## WORK INSTRUCTIONS
Copy the lines from the start through the one containing "title Recap fra 4. aften [51, 123, 1388, 217]", swapping "bounding box" for "bounding rectangle" and leaving everything else unchanged.
"""
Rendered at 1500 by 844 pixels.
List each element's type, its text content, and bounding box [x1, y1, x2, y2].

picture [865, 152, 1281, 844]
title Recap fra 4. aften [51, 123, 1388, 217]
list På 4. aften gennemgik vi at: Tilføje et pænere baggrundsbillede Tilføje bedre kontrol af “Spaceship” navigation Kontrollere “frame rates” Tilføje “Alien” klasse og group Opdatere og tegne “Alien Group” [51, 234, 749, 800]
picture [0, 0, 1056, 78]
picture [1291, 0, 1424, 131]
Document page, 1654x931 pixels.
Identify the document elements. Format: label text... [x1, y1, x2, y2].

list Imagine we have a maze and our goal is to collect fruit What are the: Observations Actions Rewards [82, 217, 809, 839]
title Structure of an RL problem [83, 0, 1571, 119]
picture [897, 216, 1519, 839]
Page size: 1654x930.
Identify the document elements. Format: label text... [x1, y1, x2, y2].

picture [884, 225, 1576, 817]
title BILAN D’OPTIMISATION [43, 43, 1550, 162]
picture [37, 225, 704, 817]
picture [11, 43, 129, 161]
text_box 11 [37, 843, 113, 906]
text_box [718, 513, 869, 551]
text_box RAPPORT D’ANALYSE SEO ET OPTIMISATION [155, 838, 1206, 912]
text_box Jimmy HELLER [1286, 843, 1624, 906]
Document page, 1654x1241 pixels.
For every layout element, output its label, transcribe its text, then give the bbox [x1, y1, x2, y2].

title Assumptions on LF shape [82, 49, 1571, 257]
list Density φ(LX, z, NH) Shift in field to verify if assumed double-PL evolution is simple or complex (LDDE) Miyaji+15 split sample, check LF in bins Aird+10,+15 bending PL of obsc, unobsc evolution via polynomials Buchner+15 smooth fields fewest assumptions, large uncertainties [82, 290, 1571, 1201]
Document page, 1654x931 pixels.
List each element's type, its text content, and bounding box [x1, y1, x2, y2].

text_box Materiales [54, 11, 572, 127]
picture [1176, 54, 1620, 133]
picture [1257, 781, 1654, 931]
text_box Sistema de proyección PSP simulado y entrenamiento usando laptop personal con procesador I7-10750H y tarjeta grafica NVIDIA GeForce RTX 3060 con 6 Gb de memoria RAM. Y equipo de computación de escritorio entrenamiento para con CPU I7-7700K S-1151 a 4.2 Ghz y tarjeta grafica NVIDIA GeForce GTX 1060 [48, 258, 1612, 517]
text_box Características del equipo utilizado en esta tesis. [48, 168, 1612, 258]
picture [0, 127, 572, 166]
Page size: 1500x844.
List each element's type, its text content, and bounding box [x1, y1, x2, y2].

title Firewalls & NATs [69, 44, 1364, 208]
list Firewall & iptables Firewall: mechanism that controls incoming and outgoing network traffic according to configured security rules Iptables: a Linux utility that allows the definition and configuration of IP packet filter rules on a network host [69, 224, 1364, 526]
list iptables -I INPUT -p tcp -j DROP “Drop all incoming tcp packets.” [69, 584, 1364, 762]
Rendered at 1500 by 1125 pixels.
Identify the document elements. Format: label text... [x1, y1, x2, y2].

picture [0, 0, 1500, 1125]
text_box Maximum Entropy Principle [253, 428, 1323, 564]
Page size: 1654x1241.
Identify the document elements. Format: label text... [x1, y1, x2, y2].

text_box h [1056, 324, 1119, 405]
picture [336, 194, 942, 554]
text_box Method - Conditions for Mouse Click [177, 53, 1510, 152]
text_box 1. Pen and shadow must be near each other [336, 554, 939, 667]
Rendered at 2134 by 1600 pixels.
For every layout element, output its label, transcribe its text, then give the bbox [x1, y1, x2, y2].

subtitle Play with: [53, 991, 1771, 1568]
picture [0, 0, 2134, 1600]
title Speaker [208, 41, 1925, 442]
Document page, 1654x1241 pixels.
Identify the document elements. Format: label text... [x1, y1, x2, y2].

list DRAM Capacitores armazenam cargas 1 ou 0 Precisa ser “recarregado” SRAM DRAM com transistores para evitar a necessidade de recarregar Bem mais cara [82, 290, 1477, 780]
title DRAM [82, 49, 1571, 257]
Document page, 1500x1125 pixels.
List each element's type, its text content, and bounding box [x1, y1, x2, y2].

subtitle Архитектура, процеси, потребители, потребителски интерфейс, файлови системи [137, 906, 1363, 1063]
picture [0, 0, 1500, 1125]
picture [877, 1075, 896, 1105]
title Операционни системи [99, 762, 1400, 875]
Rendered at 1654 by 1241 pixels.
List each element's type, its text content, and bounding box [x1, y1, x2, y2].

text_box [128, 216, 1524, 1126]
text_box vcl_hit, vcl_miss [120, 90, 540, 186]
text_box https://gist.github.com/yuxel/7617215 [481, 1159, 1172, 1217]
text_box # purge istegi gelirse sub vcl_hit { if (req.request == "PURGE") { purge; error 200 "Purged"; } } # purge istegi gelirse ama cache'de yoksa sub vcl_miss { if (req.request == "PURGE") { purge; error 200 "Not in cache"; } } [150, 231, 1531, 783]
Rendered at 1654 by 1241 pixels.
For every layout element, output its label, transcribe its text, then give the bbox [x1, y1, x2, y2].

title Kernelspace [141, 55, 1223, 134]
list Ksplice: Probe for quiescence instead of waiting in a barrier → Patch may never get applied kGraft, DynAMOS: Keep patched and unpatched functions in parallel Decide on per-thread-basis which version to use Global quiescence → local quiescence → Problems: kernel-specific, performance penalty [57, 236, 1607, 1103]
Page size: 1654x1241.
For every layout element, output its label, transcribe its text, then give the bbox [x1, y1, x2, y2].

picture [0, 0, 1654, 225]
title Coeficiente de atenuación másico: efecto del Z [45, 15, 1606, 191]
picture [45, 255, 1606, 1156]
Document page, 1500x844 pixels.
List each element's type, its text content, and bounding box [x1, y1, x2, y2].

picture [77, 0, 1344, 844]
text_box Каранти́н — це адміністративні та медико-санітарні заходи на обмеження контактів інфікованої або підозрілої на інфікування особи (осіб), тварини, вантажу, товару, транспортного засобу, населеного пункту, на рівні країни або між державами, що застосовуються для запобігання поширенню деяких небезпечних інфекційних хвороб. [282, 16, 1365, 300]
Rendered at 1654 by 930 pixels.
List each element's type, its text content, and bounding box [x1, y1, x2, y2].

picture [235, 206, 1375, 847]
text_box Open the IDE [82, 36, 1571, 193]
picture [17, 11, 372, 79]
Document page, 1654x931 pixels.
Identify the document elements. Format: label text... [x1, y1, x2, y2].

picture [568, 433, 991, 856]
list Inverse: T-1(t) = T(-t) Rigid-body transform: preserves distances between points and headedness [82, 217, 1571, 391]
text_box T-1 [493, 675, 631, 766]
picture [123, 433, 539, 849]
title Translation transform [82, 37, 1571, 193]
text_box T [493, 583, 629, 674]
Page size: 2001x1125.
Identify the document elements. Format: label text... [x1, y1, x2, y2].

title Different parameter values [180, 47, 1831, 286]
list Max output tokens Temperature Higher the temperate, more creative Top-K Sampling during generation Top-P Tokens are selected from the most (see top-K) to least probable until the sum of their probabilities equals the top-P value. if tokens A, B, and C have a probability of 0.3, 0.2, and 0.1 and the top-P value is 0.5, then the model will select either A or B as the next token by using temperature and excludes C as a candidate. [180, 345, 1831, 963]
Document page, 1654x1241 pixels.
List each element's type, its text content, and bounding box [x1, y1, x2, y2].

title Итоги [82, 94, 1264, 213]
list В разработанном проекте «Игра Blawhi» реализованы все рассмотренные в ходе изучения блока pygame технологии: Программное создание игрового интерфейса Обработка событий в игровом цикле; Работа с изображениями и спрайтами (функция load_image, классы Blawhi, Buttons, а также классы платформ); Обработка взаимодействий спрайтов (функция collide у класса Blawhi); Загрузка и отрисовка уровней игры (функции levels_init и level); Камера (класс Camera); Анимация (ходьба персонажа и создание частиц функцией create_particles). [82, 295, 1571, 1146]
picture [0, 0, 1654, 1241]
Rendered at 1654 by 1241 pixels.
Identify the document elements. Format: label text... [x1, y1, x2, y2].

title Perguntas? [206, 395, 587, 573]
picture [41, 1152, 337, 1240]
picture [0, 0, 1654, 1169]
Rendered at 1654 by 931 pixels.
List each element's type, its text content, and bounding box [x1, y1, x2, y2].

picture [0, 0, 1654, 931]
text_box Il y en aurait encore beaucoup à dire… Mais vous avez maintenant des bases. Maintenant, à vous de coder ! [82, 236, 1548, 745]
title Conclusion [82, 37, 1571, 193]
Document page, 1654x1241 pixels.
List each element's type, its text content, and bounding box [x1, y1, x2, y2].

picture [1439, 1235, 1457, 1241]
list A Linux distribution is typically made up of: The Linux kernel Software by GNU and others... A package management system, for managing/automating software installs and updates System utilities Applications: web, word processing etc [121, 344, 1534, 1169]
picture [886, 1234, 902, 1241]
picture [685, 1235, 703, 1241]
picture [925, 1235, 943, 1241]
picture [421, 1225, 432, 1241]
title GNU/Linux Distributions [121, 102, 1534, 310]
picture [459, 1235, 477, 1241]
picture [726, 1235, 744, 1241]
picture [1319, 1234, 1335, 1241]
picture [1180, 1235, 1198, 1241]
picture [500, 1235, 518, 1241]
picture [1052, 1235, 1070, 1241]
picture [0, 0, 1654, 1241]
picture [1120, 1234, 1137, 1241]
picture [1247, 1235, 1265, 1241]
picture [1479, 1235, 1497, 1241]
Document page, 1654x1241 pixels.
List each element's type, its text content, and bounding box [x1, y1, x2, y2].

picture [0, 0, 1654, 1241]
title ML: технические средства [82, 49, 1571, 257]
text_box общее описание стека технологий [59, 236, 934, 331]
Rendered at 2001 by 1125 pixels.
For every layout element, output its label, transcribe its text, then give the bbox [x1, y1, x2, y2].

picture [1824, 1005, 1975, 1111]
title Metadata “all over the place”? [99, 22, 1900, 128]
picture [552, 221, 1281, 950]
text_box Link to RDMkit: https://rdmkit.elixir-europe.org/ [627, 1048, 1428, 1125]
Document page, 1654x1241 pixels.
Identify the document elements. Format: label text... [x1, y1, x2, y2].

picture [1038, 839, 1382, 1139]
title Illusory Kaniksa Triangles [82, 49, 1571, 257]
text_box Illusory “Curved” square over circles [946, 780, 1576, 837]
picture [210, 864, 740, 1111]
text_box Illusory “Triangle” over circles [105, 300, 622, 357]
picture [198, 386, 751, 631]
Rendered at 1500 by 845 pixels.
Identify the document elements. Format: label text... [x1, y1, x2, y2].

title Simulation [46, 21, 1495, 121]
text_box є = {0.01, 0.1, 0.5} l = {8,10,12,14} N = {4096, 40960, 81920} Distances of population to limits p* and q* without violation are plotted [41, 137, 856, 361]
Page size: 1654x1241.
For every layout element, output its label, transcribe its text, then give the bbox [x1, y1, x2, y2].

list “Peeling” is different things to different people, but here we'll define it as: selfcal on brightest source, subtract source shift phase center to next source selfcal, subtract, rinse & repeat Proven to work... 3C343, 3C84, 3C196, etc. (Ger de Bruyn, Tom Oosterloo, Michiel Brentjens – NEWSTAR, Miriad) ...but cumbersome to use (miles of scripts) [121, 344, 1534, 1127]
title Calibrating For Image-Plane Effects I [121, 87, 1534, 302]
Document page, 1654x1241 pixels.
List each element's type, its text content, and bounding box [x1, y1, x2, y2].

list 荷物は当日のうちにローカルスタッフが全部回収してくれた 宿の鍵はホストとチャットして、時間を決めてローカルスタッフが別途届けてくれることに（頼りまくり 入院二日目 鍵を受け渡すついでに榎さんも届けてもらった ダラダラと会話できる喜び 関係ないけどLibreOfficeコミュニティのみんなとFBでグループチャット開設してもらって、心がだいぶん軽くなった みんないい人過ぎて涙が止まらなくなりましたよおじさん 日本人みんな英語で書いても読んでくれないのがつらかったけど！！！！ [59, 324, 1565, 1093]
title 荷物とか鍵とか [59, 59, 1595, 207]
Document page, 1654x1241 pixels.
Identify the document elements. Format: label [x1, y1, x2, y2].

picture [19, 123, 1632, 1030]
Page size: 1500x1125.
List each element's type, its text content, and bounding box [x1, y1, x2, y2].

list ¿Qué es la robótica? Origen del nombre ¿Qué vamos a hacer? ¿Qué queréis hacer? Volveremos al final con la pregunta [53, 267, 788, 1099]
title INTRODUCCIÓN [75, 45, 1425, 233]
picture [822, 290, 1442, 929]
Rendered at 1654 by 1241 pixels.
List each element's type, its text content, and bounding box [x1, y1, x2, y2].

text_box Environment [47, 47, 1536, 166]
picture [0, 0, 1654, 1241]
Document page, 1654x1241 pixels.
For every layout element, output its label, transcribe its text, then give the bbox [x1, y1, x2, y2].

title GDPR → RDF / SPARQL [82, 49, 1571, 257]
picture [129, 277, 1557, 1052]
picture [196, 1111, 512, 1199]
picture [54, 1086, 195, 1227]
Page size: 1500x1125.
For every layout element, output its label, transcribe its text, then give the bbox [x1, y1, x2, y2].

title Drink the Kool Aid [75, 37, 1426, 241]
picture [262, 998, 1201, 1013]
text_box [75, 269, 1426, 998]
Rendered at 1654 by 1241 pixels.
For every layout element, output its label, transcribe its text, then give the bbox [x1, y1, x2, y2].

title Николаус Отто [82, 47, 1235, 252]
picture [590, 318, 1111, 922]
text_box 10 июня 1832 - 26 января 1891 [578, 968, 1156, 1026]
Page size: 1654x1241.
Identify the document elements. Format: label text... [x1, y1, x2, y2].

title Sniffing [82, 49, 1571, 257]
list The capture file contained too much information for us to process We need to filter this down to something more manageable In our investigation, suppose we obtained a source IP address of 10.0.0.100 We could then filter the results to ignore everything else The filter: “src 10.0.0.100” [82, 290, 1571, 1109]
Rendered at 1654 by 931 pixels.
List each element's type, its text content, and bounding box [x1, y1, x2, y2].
"""
## CORRECT RESULT
Rendered at 1500 by 844 pixels.
List each element's type, its text content, and bounding rectangle [x1, y1, x2, y2].

picture [865, 152, 1281, 844]
title Recap fra 4. aften [51, 123, 1388, 217]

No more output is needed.